*** SOURCE MATERIAL Section Begins ***
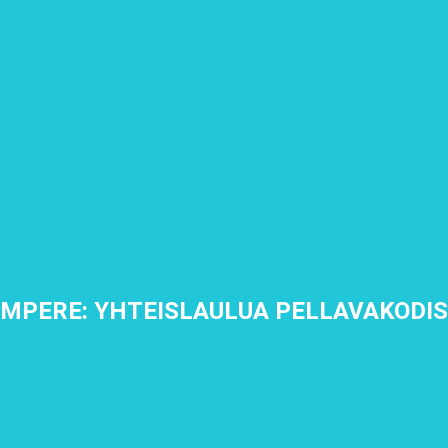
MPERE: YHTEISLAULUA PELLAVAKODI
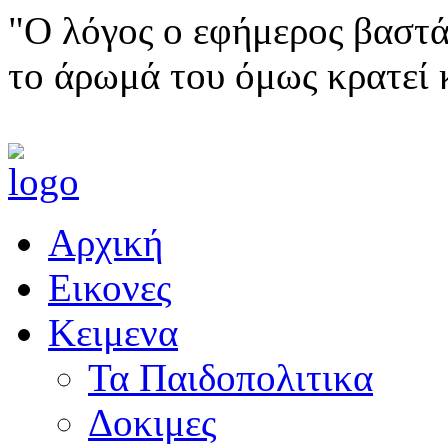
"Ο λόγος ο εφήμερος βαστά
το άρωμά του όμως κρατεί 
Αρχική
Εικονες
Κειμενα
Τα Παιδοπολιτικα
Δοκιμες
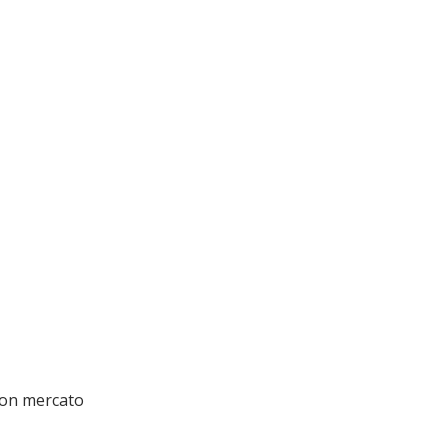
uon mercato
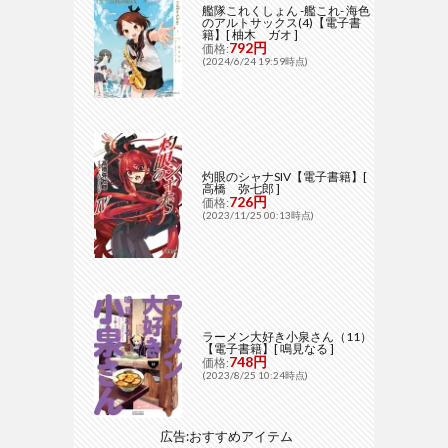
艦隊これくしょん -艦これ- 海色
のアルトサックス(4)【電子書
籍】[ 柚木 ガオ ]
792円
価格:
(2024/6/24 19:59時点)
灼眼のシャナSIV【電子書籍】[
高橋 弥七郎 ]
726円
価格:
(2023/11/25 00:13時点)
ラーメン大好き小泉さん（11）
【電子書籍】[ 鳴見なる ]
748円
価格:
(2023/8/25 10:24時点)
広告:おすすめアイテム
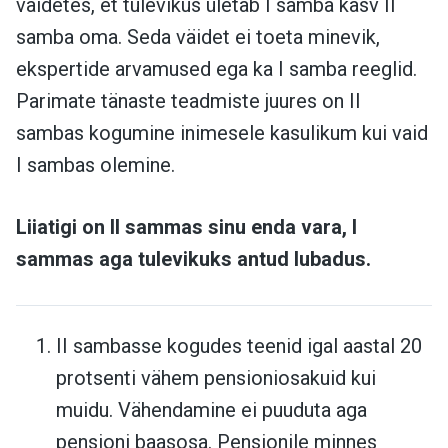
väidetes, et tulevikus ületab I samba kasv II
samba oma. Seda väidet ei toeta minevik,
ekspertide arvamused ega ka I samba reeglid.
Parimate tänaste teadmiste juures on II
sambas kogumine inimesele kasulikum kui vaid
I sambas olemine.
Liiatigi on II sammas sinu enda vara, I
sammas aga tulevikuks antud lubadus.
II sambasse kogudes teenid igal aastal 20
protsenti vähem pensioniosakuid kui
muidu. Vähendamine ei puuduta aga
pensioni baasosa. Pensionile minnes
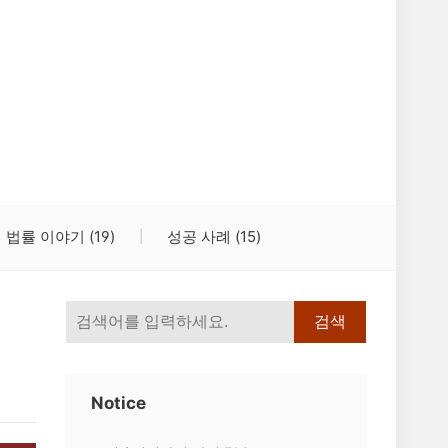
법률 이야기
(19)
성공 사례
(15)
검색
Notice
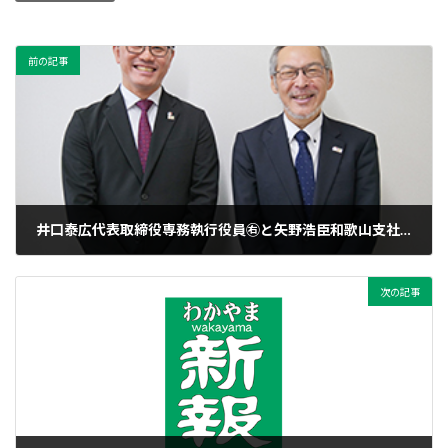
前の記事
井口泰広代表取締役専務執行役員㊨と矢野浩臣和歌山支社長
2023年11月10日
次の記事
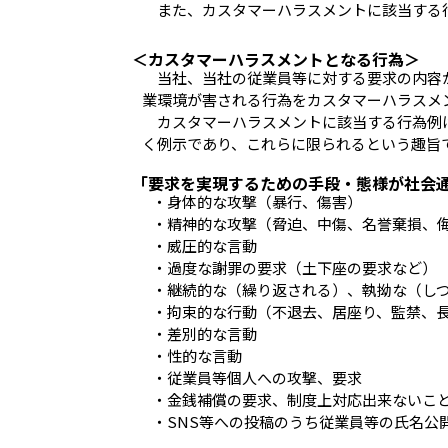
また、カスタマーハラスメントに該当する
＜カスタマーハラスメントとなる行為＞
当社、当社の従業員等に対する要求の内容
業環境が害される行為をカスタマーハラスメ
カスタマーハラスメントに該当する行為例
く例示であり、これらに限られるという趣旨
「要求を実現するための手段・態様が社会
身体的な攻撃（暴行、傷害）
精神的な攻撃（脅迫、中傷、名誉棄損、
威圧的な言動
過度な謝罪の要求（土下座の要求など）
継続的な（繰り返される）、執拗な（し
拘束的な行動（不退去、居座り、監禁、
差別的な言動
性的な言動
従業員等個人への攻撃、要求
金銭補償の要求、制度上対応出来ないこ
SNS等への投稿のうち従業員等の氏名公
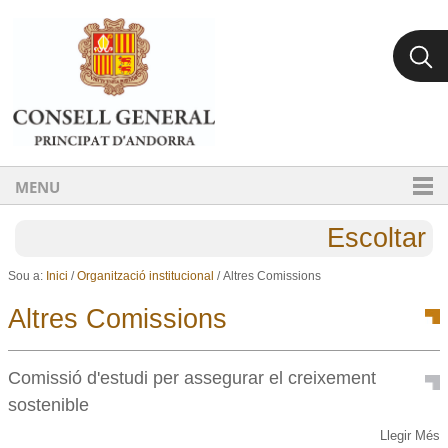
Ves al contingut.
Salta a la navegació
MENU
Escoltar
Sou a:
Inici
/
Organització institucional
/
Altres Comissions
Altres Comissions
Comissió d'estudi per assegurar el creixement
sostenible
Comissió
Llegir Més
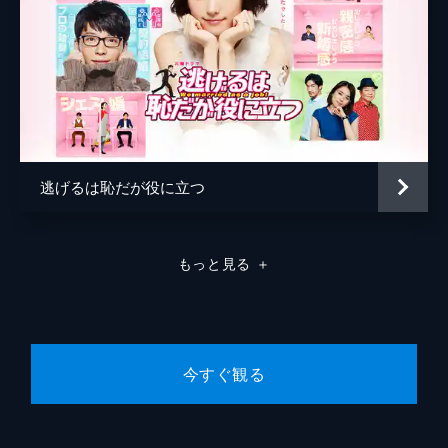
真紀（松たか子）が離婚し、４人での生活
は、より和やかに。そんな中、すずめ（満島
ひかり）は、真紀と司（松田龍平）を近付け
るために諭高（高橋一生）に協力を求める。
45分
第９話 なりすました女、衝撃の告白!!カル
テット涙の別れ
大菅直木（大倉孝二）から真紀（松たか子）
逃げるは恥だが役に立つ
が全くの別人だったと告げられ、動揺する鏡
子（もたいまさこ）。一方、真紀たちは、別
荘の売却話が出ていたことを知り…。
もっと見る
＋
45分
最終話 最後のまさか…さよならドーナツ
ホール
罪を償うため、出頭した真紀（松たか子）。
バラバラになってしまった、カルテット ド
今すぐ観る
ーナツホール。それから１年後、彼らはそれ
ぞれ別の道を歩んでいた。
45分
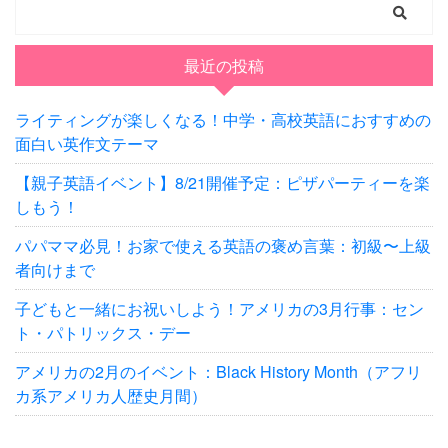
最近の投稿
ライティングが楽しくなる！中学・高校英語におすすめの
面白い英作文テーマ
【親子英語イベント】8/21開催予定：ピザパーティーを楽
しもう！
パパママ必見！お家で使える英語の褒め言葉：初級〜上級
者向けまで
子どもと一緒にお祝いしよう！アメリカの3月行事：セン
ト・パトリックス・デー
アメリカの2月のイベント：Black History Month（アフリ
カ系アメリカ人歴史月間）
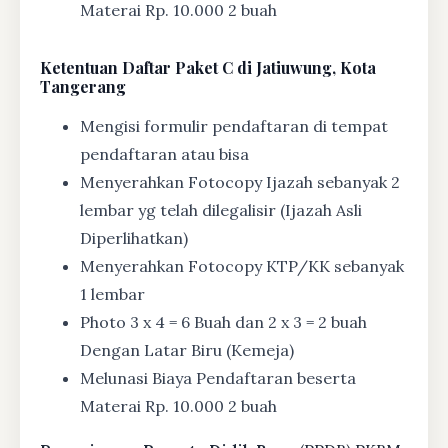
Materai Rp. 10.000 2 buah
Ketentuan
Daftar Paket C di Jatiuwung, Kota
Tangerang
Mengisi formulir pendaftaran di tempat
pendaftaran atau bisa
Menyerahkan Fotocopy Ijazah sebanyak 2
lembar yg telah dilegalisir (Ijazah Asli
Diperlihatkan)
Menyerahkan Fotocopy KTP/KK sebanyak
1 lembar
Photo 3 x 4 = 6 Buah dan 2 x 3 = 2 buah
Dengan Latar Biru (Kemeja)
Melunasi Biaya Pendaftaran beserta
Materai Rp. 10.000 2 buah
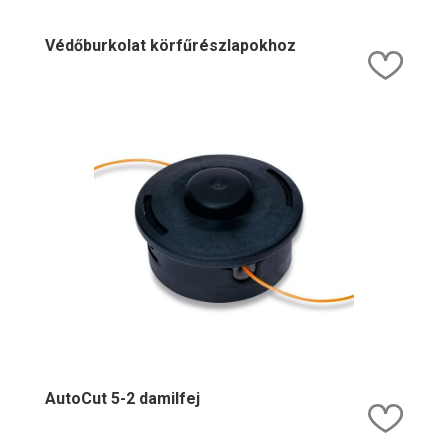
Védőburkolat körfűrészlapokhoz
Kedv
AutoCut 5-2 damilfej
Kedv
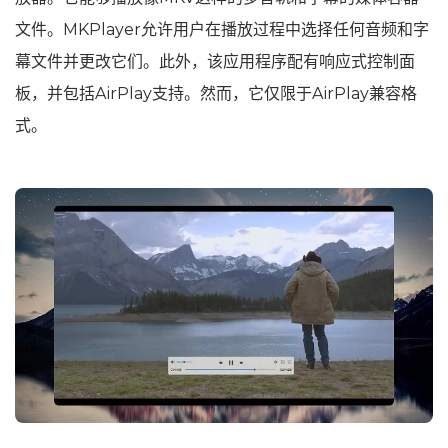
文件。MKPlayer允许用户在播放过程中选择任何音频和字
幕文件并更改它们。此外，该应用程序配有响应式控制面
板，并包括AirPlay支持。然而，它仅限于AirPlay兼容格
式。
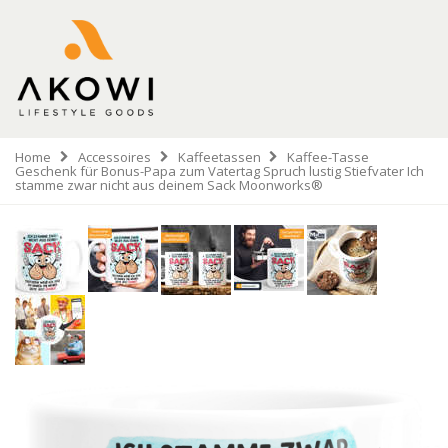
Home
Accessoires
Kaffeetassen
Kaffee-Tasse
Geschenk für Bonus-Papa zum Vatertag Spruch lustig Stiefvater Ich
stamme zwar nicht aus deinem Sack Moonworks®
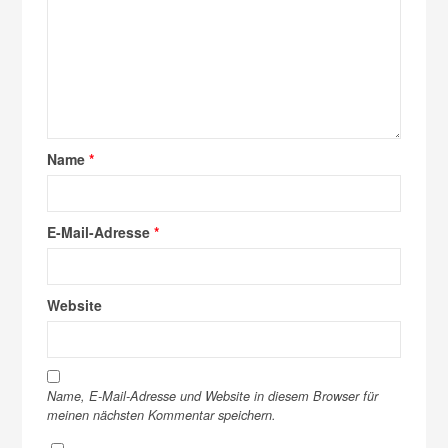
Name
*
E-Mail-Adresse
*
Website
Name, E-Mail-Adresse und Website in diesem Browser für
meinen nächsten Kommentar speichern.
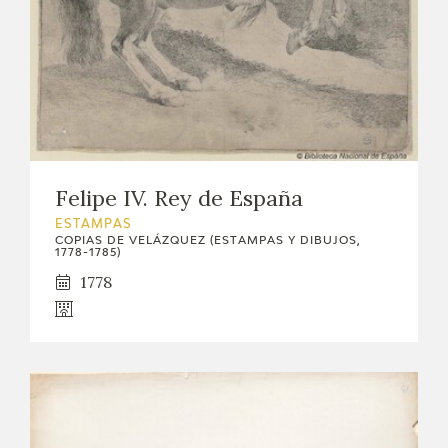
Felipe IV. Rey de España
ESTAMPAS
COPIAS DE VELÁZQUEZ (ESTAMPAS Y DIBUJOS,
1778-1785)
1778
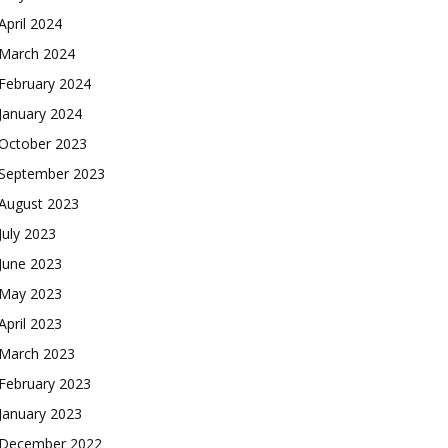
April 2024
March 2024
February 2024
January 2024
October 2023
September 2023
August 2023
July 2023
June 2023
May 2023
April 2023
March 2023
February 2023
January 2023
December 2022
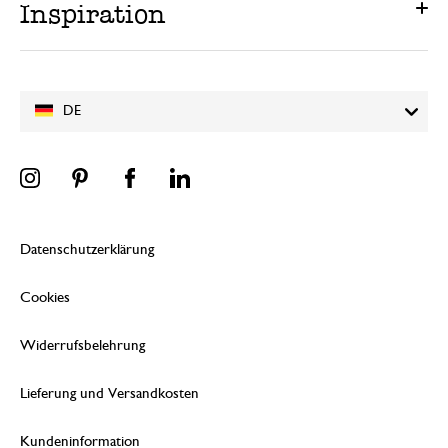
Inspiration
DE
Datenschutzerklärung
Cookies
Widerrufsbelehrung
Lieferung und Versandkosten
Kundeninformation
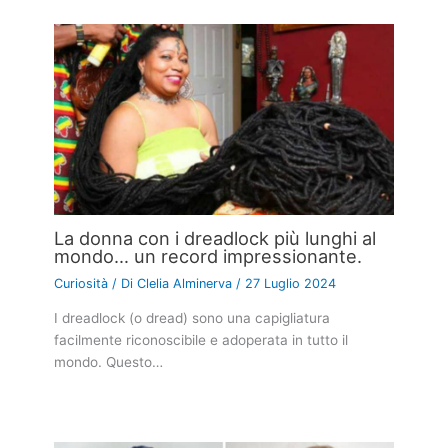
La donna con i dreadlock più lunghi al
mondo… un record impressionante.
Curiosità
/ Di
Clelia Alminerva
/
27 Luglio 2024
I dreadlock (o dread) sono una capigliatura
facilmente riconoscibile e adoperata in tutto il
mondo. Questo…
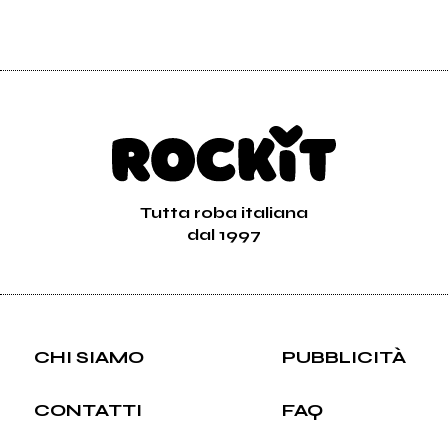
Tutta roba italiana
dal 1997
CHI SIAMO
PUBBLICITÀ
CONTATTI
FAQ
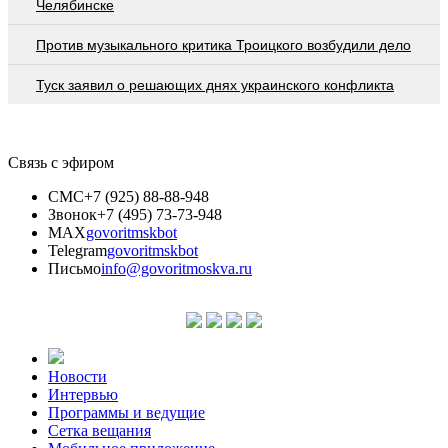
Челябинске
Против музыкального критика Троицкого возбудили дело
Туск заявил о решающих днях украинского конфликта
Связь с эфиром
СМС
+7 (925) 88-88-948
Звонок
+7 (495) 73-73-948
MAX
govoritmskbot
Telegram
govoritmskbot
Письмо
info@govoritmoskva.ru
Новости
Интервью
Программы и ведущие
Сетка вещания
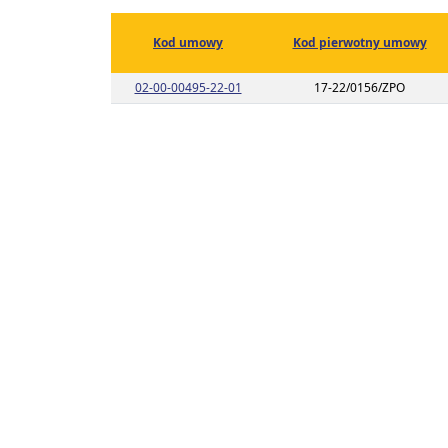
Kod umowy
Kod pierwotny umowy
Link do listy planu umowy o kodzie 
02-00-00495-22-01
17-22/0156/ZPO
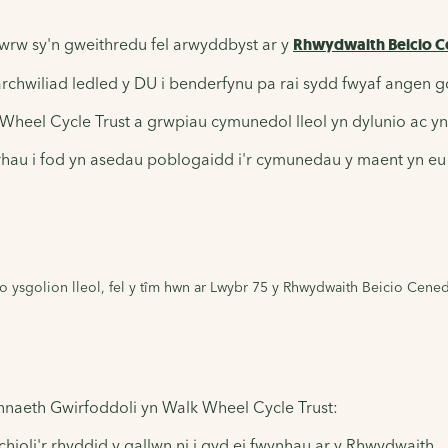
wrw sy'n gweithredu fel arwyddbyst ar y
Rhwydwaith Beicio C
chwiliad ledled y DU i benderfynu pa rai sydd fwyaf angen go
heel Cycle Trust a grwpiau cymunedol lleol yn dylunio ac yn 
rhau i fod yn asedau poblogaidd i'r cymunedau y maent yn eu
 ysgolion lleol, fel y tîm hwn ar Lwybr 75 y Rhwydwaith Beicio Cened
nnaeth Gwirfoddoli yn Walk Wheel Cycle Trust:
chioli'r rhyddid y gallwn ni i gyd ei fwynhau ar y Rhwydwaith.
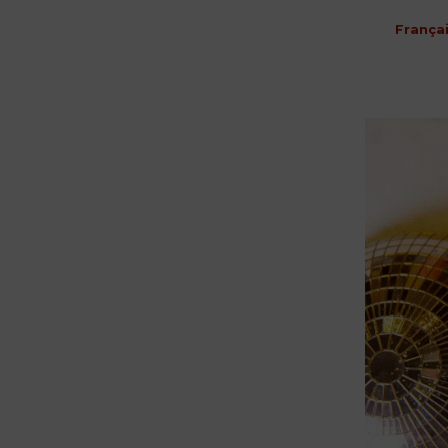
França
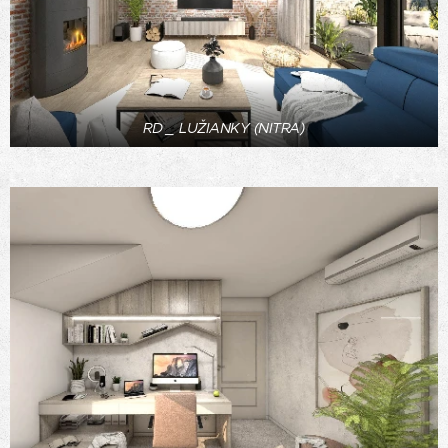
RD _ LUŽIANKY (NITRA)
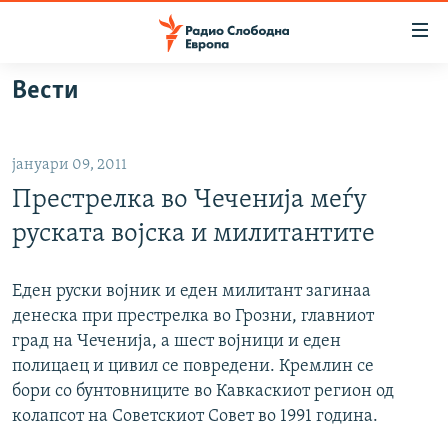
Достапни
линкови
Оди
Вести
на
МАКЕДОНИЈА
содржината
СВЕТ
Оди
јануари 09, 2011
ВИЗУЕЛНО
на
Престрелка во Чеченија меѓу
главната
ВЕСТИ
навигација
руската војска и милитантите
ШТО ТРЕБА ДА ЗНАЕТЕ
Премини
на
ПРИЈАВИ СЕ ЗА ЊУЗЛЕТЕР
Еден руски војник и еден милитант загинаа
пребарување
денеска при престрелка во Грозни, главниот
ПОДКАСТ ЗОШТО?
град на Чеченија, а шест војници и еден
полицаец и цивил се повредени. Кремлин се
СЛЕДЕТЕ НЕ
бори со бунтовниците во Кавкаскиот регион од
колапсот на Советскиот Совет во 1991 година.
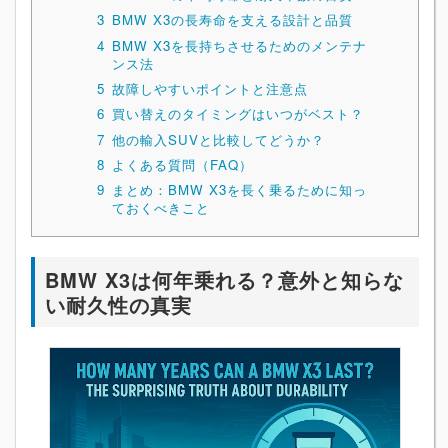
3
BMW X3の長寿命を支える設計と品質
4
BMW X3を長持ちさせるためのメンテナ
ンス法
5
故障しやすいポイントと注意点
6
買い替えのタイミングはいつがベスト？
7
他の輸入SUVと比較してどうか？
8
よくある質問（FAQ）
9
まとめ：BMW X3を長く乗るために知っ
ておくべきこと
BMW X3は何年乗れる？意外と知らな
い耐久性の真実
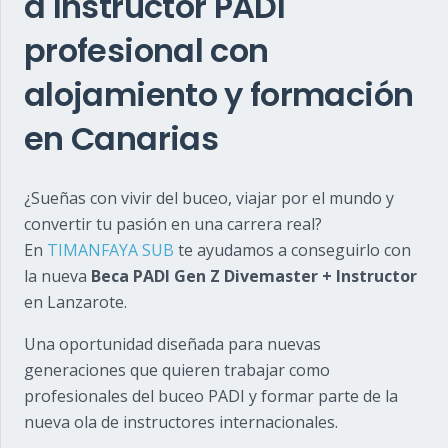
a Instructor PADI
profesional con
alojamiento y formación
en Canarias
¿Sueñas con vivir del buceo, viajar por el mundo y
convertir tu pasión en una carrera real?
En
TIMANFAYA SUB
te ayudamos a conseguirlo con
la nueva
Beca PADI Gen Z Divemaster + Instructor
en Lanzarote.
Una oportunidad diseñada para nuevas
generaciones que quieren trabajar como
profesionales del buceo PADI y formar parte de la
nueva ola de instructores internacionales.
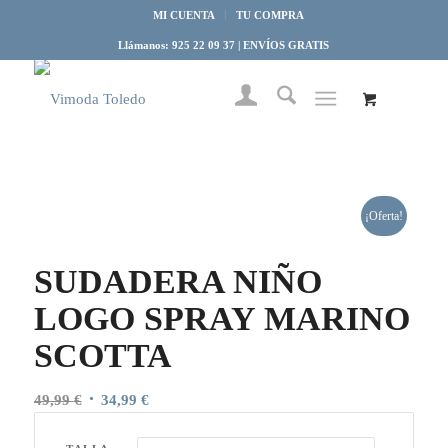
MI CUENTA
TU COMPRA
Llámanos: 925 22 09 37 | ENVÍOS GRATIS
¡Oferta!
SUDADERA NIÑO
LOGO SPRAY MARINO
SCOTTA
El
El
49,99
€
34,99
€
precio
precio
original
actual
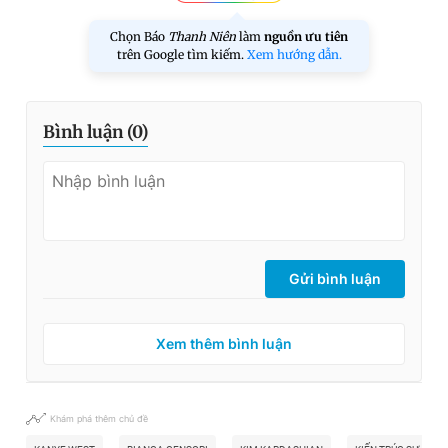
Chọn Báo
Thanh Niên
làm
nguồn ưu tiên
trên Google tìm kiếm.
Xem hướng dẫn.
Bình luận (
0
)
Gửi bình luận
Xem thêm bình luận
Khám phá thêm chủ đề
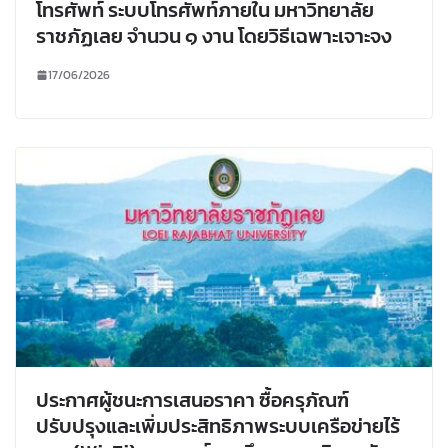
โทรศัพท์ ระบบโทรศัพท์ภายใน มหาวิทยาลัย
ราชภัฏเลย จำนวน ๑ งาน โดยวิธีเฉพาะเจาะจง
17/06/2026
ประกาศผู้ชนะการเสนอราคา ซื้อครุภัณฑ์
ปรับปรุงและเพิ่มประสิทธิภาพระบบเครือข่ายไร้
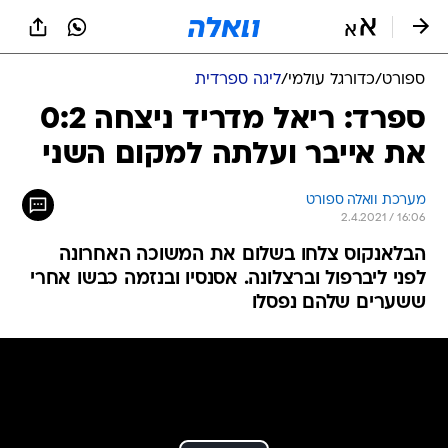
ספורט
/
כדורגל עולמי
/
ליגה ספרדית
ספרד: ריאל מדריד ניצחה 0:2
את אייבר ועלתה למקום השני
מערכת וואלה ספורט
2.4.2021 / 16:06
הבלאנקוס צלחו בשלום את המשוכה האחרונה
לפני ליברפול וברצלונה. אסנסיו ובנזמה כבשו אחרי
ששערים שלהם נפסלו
*** SOURCE MATERIAL Section Ends ***
== REQUIREMENT ==
Look through the lines above and collect those with the word "PADI".

== RESPONSE AREA ==
a Instructor PADI
Beca PADI Gen Z Divemaster + Instructor
profesionales del buceo PADI y formar parte de la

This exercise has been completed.